What’s interesting about this passage is that Paul completely undermines the common idea that you may have heard (or even expressed yourself): “I don’t care if I get a reward, I just want to get in the gates” [which is usually code for, “I don’t care about living some ‘radical’ Christian life. My faith is enough”]. But Paul here says that just “getting in” is “through fire”—it’s terrifying.
We must always keep in our minds that we do not do our good works out of our own efforts but out of God’s empowerment. Just like Paul says of his own life: “I worked harder than any of [the other apostles], yet not I, but the grace of God that was with me” (1 Cor. 15:10). How gracious is God that he rewards us for the very works he accomplishes through us!
So, we pray fervently that God would give us both the heart and the energy to do his work. And first and foremost, we strive to do this work simply because we love God, we want to please him, and we know that at his right hand are “eternal pleasures” (Ps. 16:11).
But despite how it may sound to our ears, both Jesus and Paul present heavenly rewards as a pure, secondary motivation.
Use Heavenly Rewards as Economic Incentive
We are an economic people that respond to economic incentives. Let’s be honest. We often buy things because they are Buy One Get One that we wouldn’t have purchased at normal price. Everyone loves a sale. Yet, concerning Christianity, we don’t like to think about being incentivized; we consider it sinful behavior. But Jesus made us, and he knows how he has wired us. It’s not our behavioral responses to incentives that are bad but being incentivized by the wrong things. Jesus says, “But store up for yourselves treasures in heaven, where neither moth nor rust destroys, and where thieves don’t break in and steal” (Matt. 6:20). The implication is this: don’t be incentivized by worldly things but by the treasures of the Kingdom of God.
Paul goes with this same sentiment in 1 Timothy 6: “Instruct [the rich] to do what is good, to be rich in good works, to be generous and willing to share, storing up treasure for themselves as a good foundation for the coming age, so that they may take hold of what is truly life” (vs 18-19).
That last thought of Paul’s is interesting. It seems that he believed that one can enhance one’s experience of the Kingdom by trading good works for heavenly riches. What are theses riches? That is hotly debated, and answers range from the praise of God to literal heavenly wealth to greater authority and rule in the Kingdom.
Regardless of what these rewards are (and there is much more that could be said about this topic in general), we need to take stock of our life and see if we believe this. Does the way we strive to leverage our lives—our time, talent, and treasure—show clearly that we expect to receive a reward that far outshines what we have done? Where do our earthly lives show that our home is?

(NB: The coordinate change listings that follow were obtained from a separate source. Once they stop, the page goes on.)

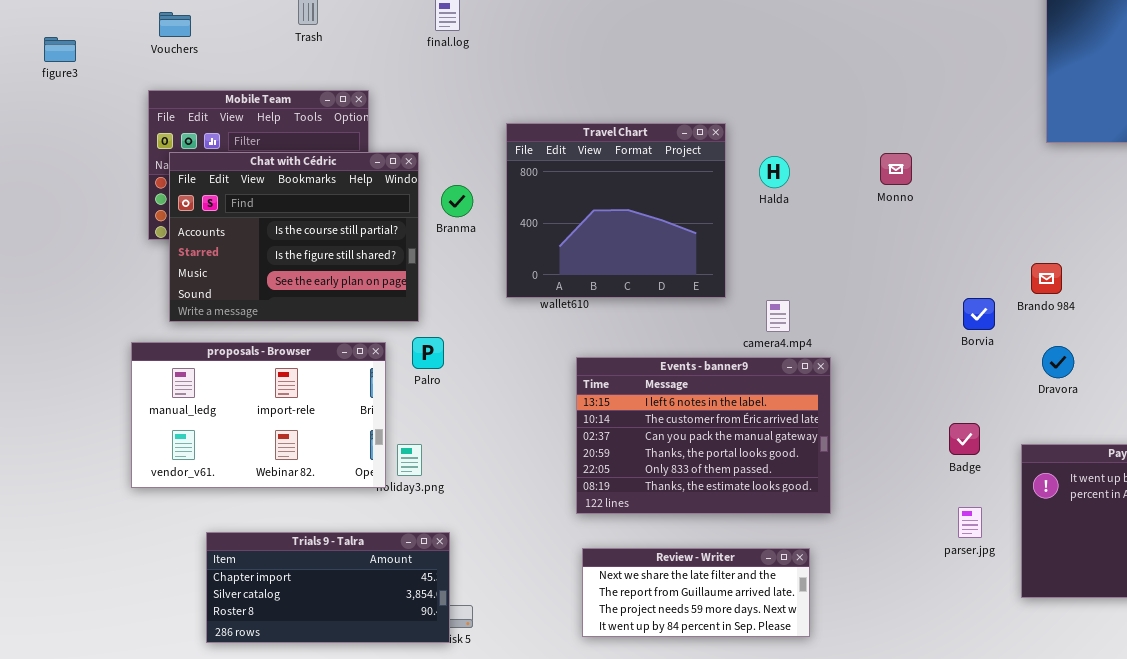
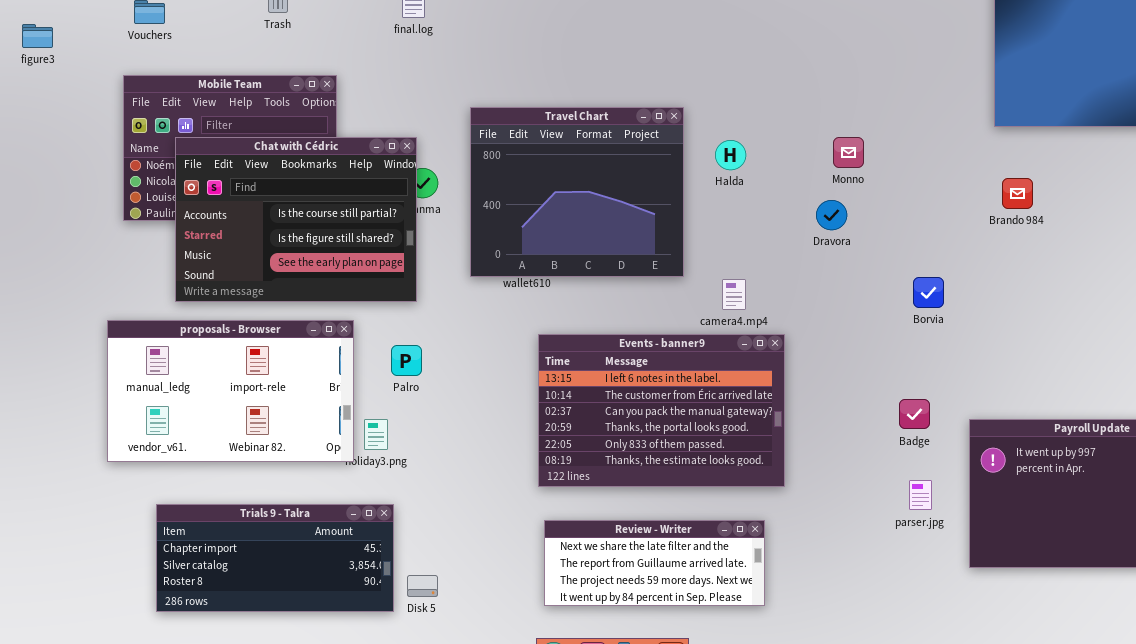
Chat with Cédric: [169,152,419,322] -> [175,137,417,302], moved
Brando 984: [1031,263,1062,294] -> [1002,178,1033,209], moved
Palro: [412,337,444,369] -> [391,345,422,376], moved
Dravora: [1042,346,1074,378] -> [816,200,847,230], moved
Trials 9 - Talra: [206,532,450,643] -> [156,504,394,612], moved

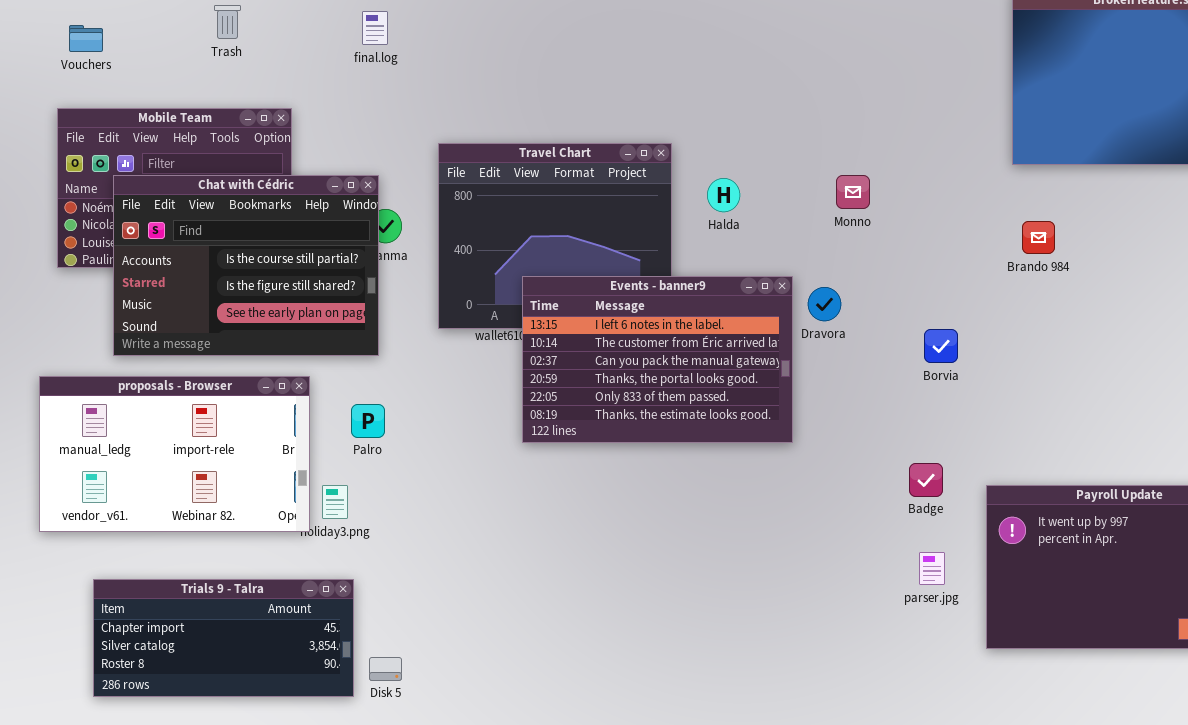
Dravora: [816,200,847,230] -> [808,287,841,321], moved
Events - banner9: [538,334,785,487] -> [522,276,793,443], moved
Review - Writer: [544,520,765,606] -> none, closed

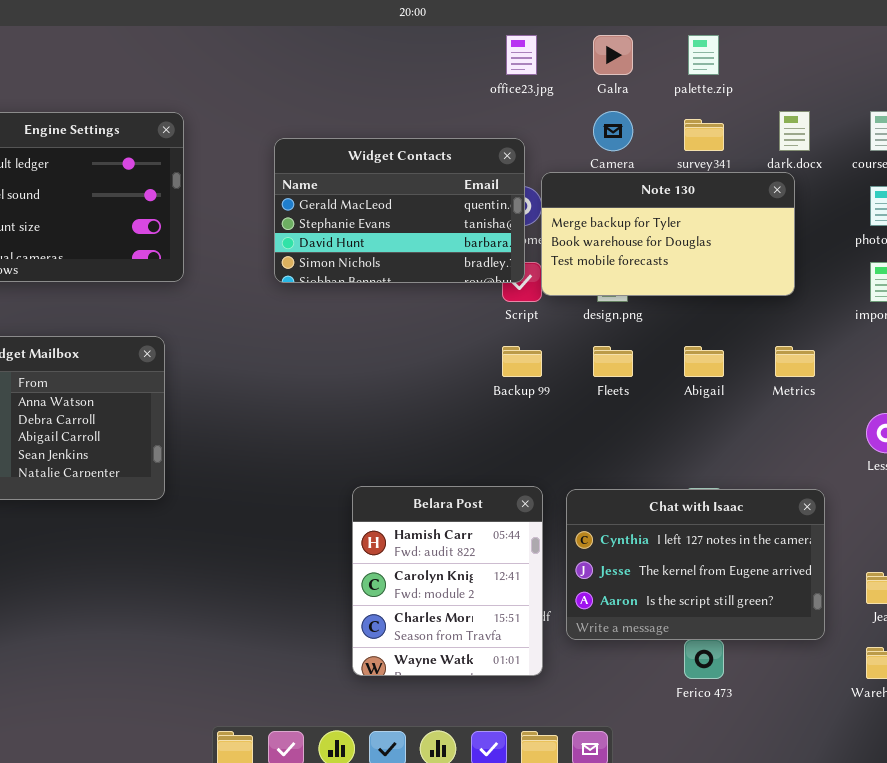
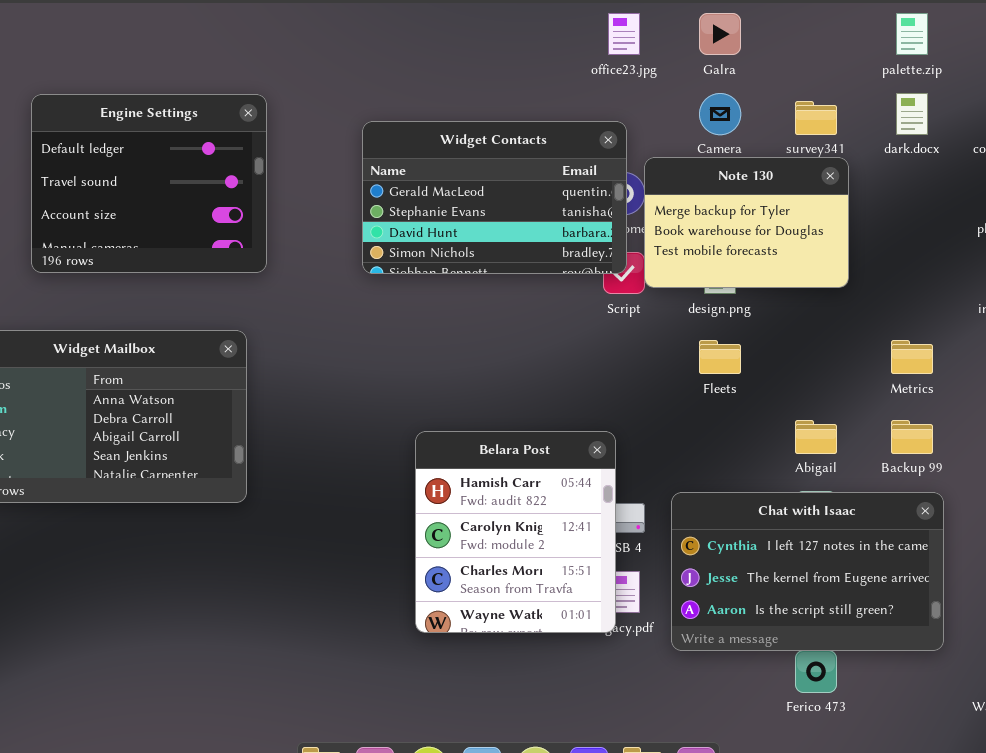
palette.zip: [688,35,719,75] -> [896,13,928,55], moved
Note 130: [541,172,795,296] -> [644,157,849,288], resized
Backup 99: [502,346,542,377] -> [891,420,933,454], moved
Abigail: [684,346,724,377] -> [795,420,837,454], moved
Belara Post: [352,486,543,676] -> [415,431,616,633], moved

John Calvin, in writing on this topic of heavenly reward, says that to truly understand this topic and live it out is to be like a family who sends all their goods and furniture to the house they just purchased, while still eating dinner on the floor of their old apartment, using paper plates and plastic utensils. Their assurance of the superior worth of their new home allows them to live joyfully deprived lives while they wait for the glorious home that’s to come.
-Alex Nolette (Equip Coordinator)
 I recognize that there is some debate as to whether the rewards in Matthew 6 are given in heaven or at some point in the present. But, while conceding this, I find it to be sure ground that many who read these verses will think of heavenly rewards.
 I have expanded this analogy, but I am convinced that Calvin would approve.